(Saved data entries)
-------

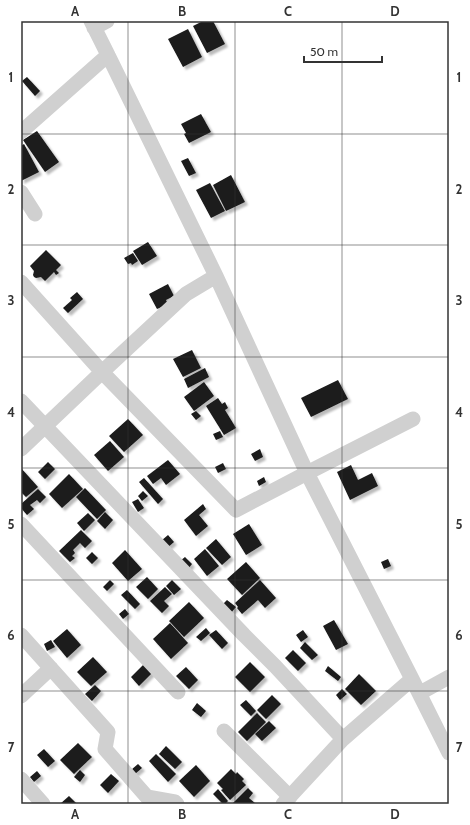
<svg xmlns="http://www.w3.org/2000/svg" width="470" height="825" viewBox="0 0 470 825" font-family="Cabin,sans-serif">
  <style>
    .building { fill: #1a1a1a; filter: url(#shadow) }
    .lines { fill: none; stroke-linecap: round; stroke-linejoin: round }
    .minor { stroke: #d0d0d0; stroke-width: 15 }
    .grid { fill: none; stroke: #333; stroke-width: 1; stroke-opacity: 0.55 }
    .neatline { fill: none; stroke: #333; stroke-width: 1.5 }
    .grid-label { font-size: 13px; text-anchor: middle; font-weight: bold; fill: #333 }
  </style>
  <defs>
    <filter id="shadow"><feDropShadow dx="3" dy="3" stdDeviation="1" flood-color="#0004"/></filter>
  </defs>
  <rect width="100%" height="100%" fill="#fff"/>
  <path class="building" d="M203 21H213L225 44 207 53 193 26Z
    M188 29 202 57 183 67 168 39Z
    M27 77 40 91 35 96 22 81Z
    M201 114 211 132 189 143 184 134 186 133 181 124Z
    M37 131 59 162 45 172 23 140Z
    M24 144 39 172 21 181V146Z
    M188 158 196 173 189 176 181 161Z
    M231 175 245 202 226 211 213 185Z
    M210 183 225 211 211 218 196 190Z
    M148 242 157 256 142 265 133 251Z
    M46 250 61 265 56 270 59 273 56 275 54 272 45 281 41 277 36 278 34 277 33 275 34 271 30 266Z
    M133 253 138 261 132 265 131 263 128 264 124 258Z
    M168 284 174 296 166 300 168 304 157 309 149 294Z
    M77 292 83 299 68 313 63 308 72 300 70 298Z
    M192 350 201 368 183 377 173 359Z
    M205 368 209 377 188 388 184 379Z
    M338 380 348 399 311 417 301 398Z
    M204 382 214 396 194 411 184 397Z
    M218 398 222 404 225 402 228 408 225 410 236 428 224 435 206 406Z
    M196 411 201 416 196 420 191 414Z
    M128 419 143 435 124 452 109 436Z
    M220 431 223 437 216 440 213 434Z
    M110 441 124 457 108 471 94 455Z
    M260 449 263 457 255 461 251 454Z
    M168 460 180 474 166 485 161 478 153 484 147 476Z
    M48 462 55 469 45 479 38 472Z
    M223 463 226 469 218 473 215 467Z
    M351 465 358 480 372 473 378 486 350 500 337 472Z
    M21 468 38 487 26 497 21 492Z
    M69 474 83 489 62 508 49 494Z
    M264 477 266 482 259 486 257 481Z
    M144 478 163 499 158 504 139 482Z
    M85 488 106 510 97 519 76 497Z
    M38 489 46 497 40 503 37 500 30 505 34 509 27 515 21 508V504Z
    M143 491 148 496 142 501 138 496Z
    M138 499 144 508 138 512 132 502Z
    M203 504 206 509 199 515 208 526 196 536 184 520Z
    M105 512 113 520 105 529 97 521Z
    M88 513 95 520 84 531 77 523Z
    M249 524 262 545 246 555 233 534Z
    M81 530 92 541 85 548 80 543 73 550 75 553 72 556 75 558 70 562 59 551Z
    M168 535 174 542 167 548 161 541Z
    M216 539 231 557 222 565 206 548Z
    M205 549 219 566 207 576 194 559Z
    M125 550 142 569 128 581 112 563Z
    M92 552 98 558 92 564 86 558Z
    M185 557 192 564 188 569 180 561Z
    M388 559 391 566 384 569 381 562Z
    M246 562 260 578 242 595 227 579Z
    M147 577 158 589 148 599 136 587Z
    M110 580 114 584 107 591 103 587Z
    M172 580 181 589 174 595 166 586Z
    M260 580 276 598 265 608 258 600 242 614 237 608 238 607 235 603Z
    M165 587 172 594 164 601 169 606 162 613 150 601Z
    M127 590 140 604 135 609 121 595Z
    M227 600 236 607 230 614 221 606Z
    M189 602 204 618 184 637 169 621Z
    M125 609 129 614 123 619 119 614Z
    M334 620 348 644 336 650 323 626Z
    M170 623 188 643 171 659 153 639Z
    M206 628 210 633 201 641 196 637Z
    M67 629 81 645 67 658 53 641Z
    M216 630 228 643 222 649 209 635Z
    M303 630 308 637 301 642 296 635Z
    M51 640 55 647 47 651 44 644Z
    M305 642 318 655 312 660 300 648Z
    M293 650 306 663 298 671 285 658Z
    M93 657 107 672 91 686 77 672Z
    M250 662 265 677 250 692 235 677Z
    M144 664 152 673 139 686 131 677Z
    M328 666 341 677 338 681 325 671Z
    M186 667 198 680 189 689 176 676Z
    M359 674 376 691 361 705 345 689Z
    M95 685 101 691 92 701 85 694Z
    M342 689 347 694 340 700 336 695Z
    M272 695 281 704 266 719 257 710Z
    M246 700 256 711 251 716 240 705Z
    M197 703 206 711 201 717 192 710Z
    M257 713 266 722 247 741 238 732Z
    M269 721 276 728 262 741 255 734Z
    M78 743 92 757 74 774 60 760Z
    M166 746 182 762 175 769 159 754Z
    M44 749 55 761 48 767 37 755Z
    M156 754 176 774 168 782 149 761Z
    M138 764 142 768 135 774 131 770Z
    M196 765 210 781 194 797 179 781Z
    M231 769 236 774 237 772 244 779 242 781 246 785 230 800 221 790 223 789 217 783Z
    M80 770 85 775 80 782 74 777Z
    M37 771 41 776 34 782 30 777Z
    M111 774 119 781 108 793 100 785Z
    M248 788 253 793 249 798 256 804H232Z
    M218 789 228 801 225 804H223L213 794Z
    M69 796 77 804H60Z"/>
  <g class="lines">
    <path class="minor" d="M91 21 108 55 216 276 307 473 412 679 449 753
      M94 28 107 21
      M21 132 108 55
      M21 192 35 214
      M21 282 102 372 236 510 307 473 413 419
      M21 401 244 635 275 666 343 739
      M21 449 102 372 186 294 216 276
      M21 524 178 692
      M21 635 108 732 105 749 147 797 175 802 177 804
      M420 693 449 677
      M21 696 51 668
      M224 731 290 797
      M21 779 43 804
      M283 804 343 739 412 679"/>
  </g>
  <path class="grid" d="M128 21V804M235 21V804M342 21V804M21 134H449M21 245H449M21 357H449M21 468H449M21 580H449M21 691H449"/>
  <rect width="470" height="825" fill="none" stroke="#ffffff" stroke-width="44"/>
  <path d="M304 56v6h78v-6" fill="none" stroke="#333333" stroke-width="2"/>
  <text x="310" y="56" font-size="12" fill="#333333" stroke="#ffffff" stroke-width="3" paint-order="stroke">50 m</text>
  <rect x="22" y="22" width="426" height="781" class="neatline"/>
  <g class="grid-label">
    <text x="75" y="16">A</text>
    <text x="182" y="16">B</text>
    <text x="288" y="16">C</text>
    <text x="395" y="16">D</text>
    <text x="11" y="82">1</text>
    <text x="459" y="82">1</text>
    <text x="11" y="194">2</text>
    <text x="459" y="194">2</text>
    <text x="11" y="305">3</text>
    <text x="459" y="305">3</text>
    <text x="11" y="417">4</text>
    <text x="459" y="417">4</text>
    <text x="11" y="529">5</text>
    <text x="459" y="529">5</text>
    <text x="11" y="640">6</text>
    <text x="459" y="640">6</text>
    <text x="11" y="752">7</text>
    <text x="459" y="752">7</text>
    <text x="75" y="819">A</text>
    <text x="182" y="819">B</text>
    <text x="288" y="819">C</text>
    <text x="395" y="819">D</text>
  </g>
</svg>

-------

## Exercise
Write out exactly the lines starting with the one that holds "M420 693 449 677" and running through the last line above.

## Solution to the problem
      M420 693 449 677
      M21 696 51 668
      M224 731 290 797
      M21 779 43 804
      M283 804 343 739 412 679"/>
  </g>
  <path class="grid" d="M128 21V804M235 21V804M342 21V804M21 134H449M21 245H449M21 357H449M21 468H449M21 580H449M21 691H449"/>
  <rect width="470" height="825" fill="none" stroke="#ffffff" stroke-width="44"/>
  <path d="M304 56v6h78v-6" fill="none" stroke="#333333" stroke-width="2"/>
  <text x="310" y="56" font-size="12" fill="#333333" stroke="#ffffff" stroke-width="3" paint-order="stroke">50 m</text>
  <rect x="22" y="22" width="426" height="781" class="neatline"/>
  <g class="grid-label">
    <text x="75" y="16">A</text>
    <text x="182" y="16">B</text>
    <text x="288" y="16">C</text>
    <text x="395" y="16">D</text>
    <text x="11" y="82">1</text>
    <text x="459" y="82">1</text>
    <text x="11" y="194">2</text>
    <text x="459" y="194">2</text>
    <text x="11" y="305">3</text>
    <text x="459" y="305">3</text>
    <text x="11" y="417">4</text>
    <text x="459" y="417">4</text>
    <text x="11" y="529">5</text>
    <text x="459" y="529">5</text>
    <text x="11" y="640">6</text>
    <text x="459" y="640">6</text>
    <text x="11" y="752">7</text>
    <text x="459" y="752">7</text>
    <text x="75" y="819">A</text>
    <text x="182" y="819">B</text>
    <text x="288" y="819">C</text>
    <text x="395" y="819">D</text>
  </g>
</svg>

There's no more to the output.